私がこの世界に転移した当初から、話す言葉以外で私を混乱させていたことが幾つかあった。


一つ目は、この集落の近くで倒れていた私が、初めてテスラとアクアを見た時、私の視界には不思議なものが表示されていたことだった。



テスラ【鑑定結果 特性:風魔法士 状態:未発現】

アクア【鑑定結果 特性:水魔法士 状態:未発現】



彼女たちの姿の脇には、これまで見たことない不思議な表示が、ぼんやりと浮かんでいた。

私は全く訳がわからず、何度も目をしばたたかせていた。



「風魔法士?

そもそも鑑定とは一体何だ?

未発現とはどういうことだ?」



初めてのことに混乱し、私には何も理解ができなかった。


その後集落で暮らすうち、集落の人々全てにこの鑑定結果、表示が出る訳ではないことに気付いた。

だが、その表示が出ていたのは、200人近くいた集落の中で、8割近くにものぼっていた。



後日になって魔の民が辿った歴史、魔法が行使できる力を失った経緯の話を聞き、ひとつの可能性を考え、私は無理やり自分を納得させることにした。



彼女たちは失われた筈の魔法の素養を持っているのではないか?

それが私には見えるのではないか?

この力は、彼女たちの言う魔法のひとつではないか?


もしそうであれば、私にも魔の民の力があり、言ってみれば彼ら、人外の民の仲間ではないのだろうか?



無理矢理自分の中で納得はしたものの、それらが実証された訳ではない。

また、表示に出ていた未発現の状態から、どうすれば発現するのか、そこも皆目見当がつかなかった。



二つ目は、この世界では私の身体は以前の私と比べ、遥かに強靭でかつ、膂力りょりょくも比べ物にならないぐらい強くなっていたことだ。


私は幼いころから剣道を学び、中等学校では学校一の腕前、そう呼ばれたこともあった。

長年努力し、培われたものがこの世界では役に立つことになった。



それが理解できたのは偶然の出来事からだった。


ある日、子供たちが遊ぶ森に魔物と呼ばれるものが現れた。

そこは本来、比較的安全な森のはずだった。

血の匂いを周囲に漂わせ、遠くから魔物を誘引するようなことさえなければ……


もちろん集落ではそんな愚かなことをする者は、子供ですらいない。


だが、たまに訪れる行商人たちが、魔境の脇を抜ける際に魔物と遭遇し、この集落に逃げてきた。

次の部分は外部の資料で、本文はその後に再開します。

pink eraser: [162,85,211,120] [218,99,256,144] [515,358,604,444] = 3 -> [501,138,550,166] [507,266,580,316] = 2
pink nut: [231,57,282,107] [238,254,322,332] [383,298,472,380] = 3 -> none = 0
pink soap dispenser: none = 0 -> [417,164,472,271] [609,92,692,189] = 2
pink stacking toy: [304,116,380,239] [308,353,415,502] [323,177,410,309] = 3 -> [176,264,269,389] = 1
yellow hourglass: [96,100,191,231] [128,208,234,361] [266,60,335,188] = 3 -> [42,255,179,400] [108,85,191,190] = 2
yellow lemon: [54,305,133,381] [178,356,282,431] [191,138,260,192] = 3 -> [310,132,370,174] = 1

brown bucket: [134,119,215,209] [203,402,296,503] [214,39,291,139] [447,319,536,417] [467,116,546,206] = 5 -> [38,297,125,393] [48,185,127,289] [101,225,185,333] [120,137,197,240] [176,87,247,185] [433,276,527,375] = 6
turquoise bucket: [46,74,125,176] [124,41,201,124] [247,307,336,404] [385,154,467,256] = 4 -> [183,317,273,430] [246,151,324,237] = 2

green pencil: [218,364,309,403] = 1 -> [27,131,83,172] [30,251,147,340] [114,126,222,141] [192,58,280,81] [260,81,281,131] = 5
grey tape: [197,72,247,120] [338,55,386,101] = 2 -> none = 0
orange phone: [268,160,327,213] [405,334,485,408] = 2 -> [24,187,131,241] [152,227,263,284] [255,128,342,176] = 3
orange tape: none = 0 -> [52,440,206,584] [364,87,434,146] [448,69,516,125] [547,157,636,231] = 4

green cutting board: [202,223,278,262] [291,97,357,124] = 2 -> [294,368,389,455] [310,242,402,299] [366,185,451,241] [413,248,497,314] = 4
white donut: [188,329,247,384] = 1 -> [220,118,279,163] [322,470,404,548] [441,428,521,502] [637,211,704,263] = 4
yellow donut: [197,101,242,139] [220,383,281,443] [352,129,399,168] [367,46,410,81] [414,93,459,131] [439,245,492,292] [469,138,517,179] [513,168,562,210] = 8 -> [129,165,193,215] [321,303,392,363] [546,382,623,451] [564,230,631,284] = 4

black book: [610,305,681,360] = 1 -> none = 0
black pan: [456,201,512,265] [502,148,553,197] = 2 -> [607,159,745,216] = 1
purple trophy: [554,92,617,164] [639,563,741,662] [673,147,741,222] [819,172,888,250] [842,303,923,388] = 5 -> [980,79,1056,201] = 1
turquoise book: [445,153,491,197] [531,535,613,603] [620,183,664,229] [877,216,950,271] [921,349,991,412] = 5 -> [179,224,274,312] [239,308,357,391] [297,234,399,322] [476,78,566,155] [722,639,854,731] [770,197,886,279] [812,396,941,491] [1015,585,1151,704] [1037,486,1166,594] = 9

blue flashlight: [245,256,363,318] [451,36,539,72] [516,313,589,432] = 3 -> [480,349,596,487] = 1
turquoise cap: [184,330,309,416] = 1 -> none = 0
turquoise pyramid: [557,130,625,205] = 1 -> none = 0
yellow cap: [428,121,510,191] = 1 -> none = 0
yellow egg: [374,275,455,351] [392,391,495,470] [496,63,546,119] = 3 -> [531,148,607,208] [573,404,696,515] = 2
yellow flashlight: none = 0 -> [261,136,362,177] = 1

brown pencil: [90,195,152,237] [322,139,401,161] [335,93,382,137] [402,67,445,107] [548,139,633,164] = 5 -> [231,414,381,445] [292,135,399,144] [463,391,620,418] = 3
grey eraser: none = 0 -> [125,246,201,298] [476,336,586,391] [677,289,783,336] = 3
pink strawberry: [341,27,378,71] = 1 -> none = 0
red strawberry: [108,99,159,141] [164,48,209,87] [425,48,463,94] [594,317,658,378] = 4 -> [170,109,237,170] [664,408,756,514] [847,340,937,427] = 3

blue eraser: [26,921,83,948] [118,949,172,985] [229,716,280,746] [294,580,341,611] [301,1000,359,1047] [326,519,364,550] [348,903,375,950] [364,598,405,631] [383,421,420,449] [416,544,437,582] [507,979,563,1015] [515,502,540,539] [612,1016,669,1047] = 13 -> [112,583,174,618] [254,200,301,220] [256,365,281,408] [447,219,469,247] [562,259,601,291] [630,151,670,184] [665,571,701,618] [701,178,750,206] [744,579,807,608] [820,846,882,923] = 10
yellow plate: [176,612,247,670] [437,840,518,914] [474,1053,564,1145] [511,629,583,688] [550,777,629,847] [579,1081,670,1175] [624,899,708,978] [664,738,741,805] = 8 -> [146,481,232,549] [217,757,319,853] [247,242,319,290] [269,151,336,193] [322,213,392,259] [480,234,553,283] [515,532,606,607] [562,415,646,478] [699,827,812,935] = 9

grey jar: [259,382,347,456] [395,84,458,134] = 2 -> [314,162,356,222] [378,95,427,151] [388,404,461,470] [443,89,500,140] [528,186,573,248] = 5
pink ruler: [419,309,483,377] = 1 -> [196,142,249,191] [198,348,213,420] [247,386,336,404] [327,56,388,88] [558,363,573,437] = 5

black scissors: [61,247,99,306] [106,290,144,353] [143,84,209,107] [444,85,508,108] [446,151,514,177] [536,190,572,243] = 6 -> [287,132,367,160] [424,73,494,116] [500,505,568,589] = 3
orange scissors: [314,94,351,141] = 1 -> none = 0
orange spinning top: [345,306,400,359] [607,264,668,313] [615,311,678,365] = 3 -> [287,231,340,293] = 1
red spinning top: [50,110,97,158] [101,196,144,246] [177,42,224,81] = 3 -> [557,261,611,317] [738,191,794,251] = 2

本来、魔物に追われた際、人里に向かって逃げることなど、固く戒められ絶対にやってはならないことだ。


だが彼らはその禁忌を犯した。

逃げる過程で、魔物を集落に引き入れてしまった。



「子供たちを早く! 里の中に!」



私は森を駆け回り、まだ森に残っている子供がいないか探し回った。

そして、逃げ遅れていた子供を見つけた。



「カイルっ! 怖いっ! 助けてっ!」



木に登り、助けを求めるマルスの下には、黒狼と呼ばれた漆黒の毛並みの、私が知る狼よりは遥かに大きい魔物が二体、マルスを狙い取り囲んでいた。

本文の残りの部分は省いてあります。